# must have nitrous!!



## 96sentra (Apr 9, 2003)

im sick of losing to stock civics. so, my solution is a zex kit. i know they make specific kits for our cars and i was wondering, whats the biggest shot(safest), that can go on an almost stock ga. header is all. and does spraying really help, becuase my friends friend said when he had nos it wasnt that great. ne one and everyone with experience on a ga talk.


----------



## holy200sx (Jan 8, 2003)

what the f..........

dude.. research before speaking.. nitrous goes in your INTAKE, not your header.. biggest shot you can put on it is a 200shot, safest is a 0 shot, injecting nitrous in never safe, ever, you always have a risk. if you are worried about fuel compensation, then a 35-50 shot can do it..

forget the word nitrous, if you dont even know where it goes dude.


----------



## Centurion (Sep 5, 2002)

LMAO...I think he tried (poorly) to say that he had a header as a mod.
....................
SET PROBLEM A: Copy out, unchanged, the stretch of the listing below from the line containing "collection date: 1903-01-21" through the line containing "elevation (m): 1800".

Items from a data source:
....................
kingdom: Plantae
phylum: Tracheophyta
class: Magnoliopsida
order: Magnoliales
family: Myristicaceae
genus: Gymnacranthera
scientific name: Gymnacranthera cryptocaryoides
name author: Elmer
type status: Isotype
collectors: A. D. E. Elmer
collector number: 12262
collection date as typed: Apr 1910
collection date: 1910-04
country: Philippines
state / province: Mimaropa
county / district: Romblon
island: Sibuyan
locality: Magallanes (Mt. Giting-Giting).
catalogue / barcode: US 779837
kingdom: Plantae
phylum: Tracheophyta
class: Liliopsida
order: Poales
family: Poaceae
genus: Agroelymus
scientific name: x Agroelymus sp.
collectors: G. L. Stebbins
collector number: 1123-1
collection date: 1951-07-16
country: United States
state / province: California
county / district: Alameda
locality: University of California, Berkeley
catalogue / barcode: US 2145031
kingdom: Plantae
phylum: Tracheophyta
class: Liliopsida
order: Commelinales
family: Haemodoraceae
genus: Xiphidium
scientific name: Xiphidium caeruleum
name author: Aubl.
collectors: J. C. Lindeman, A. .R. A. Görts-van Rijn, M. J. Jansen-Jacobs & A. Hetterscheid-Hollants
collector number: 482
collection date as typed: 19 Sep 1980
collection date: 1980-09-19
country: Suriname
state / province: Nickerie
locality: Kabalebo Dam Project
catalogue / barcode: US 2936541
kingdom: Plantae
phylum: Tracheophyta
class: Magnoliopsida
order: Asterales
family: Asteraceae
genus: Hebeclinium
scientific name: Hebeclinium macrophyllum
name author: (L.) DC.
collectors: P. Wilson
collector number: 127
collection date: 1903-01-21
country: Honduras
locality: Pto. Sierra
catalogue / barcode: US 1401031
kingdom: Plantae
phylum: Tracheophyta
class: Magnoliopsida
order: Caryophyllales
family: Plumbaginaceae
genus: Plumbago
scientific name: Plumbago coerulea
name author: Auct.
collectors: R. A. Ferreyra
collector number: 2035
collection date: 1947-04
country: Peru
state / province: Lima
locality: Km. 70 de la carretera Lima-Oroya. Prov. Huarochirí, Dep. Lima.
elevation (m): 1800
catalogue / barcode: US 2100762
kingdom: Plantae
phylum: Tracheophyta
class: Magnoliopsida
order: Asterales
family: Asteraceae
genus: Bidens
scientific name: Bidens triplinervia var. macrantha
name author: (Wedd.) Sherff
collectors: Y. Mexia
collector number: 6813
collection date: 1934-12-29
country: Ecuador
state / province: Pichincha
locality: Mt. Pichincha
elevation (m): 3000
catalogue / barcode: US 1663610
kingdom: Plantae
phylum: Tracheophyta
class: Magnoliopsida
....................
SET PROBLEM B: Extend the forum thread above on adding nitrous to a GA engine, carrying on from its last post.

WRITTEN RESPONSE A:
collection date: 1903-01-21
country: Honduras
locality: Pto. Sierra
catalogue / barcode: US 1401031
kingdom: Plantae
phylum: Tracheophyta
class: Magnoliopsida
order: Caryophyllales
family: Plumbaginaceae
genus: Plumbago
scientific name: Plumbago coerulea
name author: Auct.
collectors: R. A. Ferreyra
collector number: 2035
collection date: 1947-04
country: Peru
state / province: Lima
locality: Km. 70 de la carretera Lima-Oroya. Prov. Huarochirí, Dep. Lima.
elevation (m): 1800

WRITTEN RESPONSE B:
----------



## chimmike (Oct 17, 2002)

dude, research. Do you know if there are differences in nitrous kits? do you also know if you need anything else on top of the nitrous kit to be safe?

do you also know that YOU WILL LOSE TO STOCK CIVICS BECAUSE YOU HAVE A STOCK GA16DE ??????


----------



## 96sentra (Apr 9, 2003)

wait, wtf is up with u guys. yea holy u ass, i know it doesn't go in ur header.and centurion, how did i "poorly" say i had a header as a mod?
and chimmike, stock ga's aren't supposed to lose to stock dx's or stock lx's. i aint tryin to burn bridges here, but u assholes, not everyone knows as much as u guys. sorry, but i thought that was basicilly what this site was for.


----------



## chimmike (Oct 17, 2002)

stock GAs aren't made to race, so as far as I know, they can certainly lose to civics......which in general have stronger top ends than the stock nissan engines.


----------



## Centurion (Sep 5, 2002)

96sentra said:


> *.and centurion, how did i "poorly" say i had a header as a mod?
> *


I was translating your post to show that you had a header has a mod, not that you wanted to spray into the header.


----------



## 96sentra (Apr 9, 2003)

o i c.


----------



## holy200sx (Jan 8, 2003)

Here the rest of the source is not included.